• [THE TASK] Each line in the entries below that holds the word "dentro" belongs in the answer.

========

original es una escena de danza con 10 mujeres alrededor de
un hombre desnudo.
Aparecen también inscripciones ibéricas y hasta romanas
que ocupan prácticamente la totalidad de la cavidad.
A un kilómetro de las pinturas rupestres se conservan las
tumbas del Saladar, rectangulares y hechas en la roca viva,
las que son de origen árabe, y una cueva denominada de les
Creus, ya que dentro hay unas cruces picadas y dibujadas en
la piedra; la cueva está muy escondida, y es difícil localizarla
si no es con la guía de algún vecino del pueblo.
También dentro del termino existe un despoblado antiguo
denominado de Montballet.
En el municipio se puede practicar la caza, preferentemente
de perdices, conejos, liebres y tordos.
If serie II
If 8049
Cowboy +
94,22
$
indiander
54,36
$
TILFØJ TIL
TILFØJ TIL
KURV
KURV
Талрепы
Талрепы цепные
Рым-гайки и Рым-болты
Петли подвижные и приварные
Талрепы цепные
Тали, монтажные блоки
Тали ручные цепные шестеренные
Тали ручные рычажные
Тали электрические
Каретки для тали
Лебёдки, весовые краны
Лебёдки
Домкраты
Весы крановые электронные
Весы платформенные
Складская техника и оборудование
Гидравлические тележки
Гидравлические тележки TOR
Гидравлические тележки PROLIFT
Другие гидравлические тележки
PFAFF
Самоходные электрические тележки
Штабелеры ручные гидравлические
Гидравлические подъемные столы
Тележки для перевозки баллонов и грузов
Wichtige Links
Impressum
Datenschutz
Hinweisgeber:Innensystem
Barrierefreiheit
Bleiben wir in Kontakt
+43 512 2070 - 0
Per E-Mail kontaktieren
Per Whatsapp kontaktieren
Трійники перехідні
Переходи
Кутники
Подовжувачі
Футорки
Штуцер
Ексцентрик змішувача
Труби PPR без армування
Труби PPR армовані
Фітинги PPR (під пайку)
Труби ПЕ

========

• [WRITTEN RESPONSE]
Creus, ya que dentro hay unas cruces picadas y dibujadas en
También dentro del termino existe un despoblado antiguo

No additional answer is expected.